The end product of the Calvin Cycle is a three carbon compound called glyceraldehyde phosphate.

Some enters the cytosol of the cell, where it can be turned into glucose, fats or amino acids.

3. Regenerating ribulose biphosphate

Some remains in the Calvin cycle and is used to make more ribulose biphosphate.

It takes 18 molecules of ATP and 12 molecules of NADPH to make one molecule of glucose.

What factors affect photosynthesis?

• Wavelength of light

• Intensity of the light

• Length of the day

• Length of the growing season

• Pollution

• Other taller vegetation

• Availability of carbon dioxide and water

Balance between CO2 and H2O

• If the stomata are open all the time, the plant could dehydrate.

• If the stomata are closed all the time, CO2 can’t get in and O2 can’t leave.

• Hot, dry conditions → photorespiration, wastes about half of carbohydrate produced.

Some plants make a 4 carbon molecule instead of the 3 carbon phosphoglycerate.
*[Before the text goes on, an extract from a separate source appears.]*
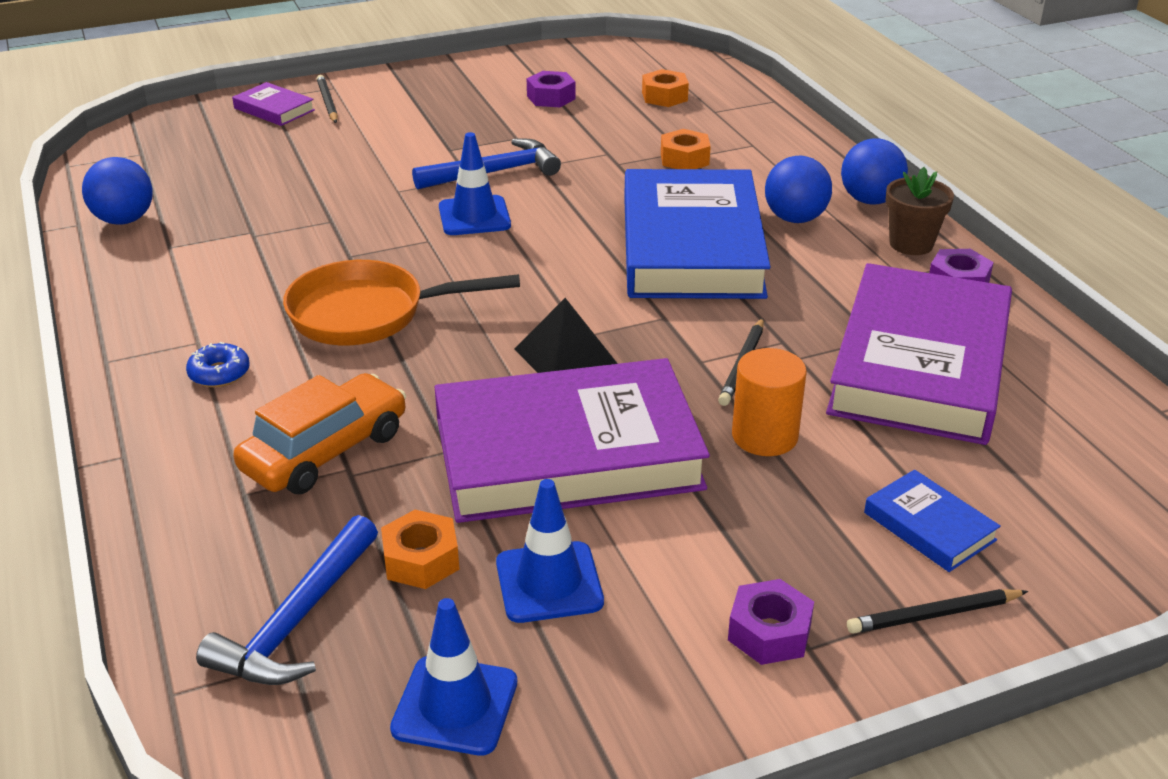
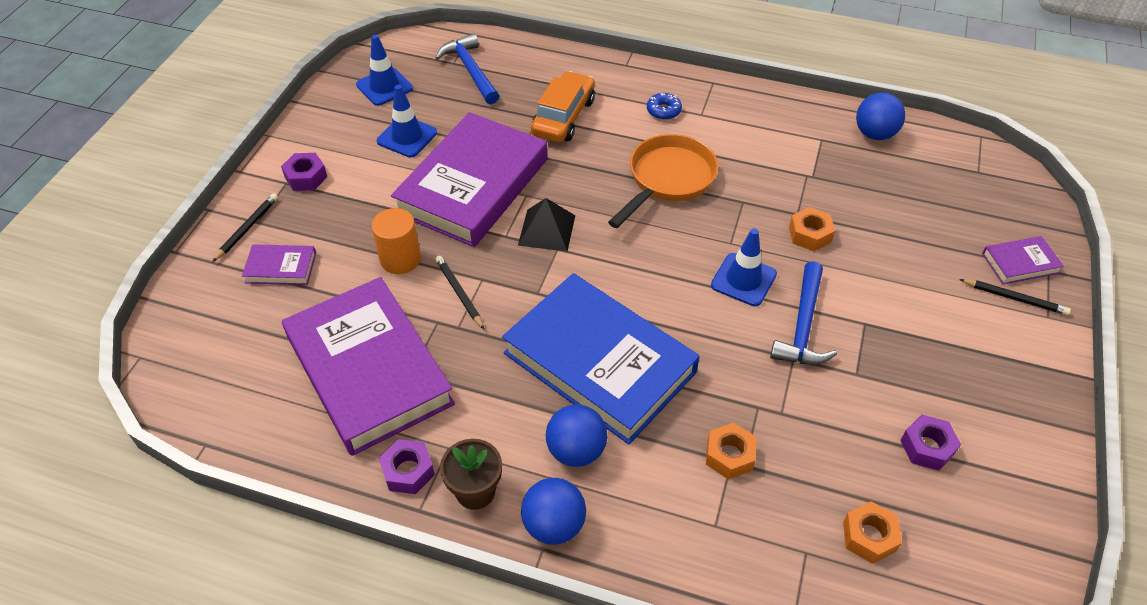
camera: 130 degrees right, 15 degrees up
(325, 451) = (563, 117): orange car -> orange car turned 150 degrees counterclockwise
(421, 560) = (462, 112): orange nut -> orange nut (809, 234)
(929, 526) = (281, 268): blue book -> purple book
This is oxaloacetic acid → 3-carbon molecule → glucose production and CO2 which goes back to the Calvin Cycle.

These plants are called C4 plants.

Corn and sugar cane survive well in hot, dry climates.

The other plants are called C3 plants.

Desert plantsCacti use a modified C4 pathway callled

crassulacean acid metabolism or CAM. These plants open the stomata only at night and store CO2 in a four carbon molecule for use the next day.

Requires a lot of energy, so growth rates are very slow.